SPRING Festival – Ibuibu Belu: Bodies of Borders

One of the themes of this year’s SPRING in Autumn programme is addressing the idea of togetherness. What does it mean to be together? The word in itself already implies the notion of a border, of a line separating a certain us from a certain them. In IBUIBU BELU: Bodies of Borders, choreographer Eko Supriyanto gives a ‘contemporary twist’ to the Indonesian traditional dance Likurai, long danced by women on the island of Timor to celebrate the homecoming of the men after a war. Multiple borders are being played with here. Seen on 28 October in de Blauwe Zaal of the Stadsschouwburg, in Utrecht.

Six female dancers slowly walk onto an empty stage. With their hair in tight ponytails and covering up their bodies with thick, black capes, they scatter horizontally at the back of the stage, evenly dividing the space with their bodies while standing in front of a line of lights placed on the floor. Walking slowly, their expression set to stern, they start exploring other ways in which they can divide the space with their bodies – without abandoning the image of this single yet morphing line. A border, continuously establishing a here and a there. When the line is finally broken, a new element appears: their voices.

The polyphonic game of vocal colours and volumes, displayed a cappella at close range, brings us closer to a distant poetic, historic and cultural context, and in the way they perform it, a certain fragility or insecurity resonates. Maybe this way of choreographically exploring different possibilities with familiar elements is a big step out of their comfort zone? SPRING Performing Arts Festival is, in the end, a festival that explores the experimental. The performers’ focus as they move and sing – looking around constantly, collectively caring for the tasks at hand and for each other as they go – allows for a meaningful sense of warmth and community.
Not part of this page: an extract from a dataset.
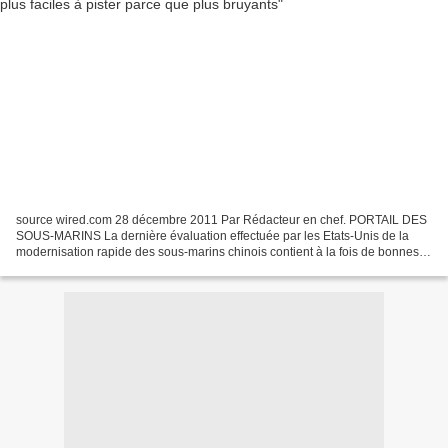
source wired.com 28 décembre 2011 Par Rédacteur en chef. PORTAIL DES
SOUS-MARINS La dernière évaluation effectuée par les Etats-Unis de la
modernisation rapide des sous-marins chinois contient à la fois de bonnes et
de mauvaises nouvelles pour l’US Navy....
In a third phase, the capes are abandoned at the back of the stage, like empty cocoons giving way to something new. This reveal shows they were all holding a small and elongated drum beneath their cloaks, presumably traditional instruments from their local context. Engaging in another basic game of composition with bodies in space, they put the drums to different uses. One has it represent a periscope, the other one a speaker, a third holds it like a purse. Meanwhile, the polyphonic song continues to develop, until at long last the drums are put to use and (together with the singing and a suddenly powerful, secure, and unified strain of choral movement) allow for a glimpse of the traditional dance from which this whole project stems.

For SPRING, the festival on the fringes that prides itself on bringing us the radically ‘contemporary’, a rather conventional choreographic proposal like IBUIBU BELU feels like an ill fit. But: is it? What is ‘contemporary’, in the end? The term has historically been owned by a white and western perspective when it comes to dance and the performative. By supporting Supryanto’s company to explore what a ‘contemporary twist’ to Likurai means to them, today, and inviting them to come and share the result of this research with us in Utrecht, SPRING does indeed open up the togetherness it stands for, while tapping into a broader, more paradoxically radical understanding of the ‘contemporary’ when it comes to the arts.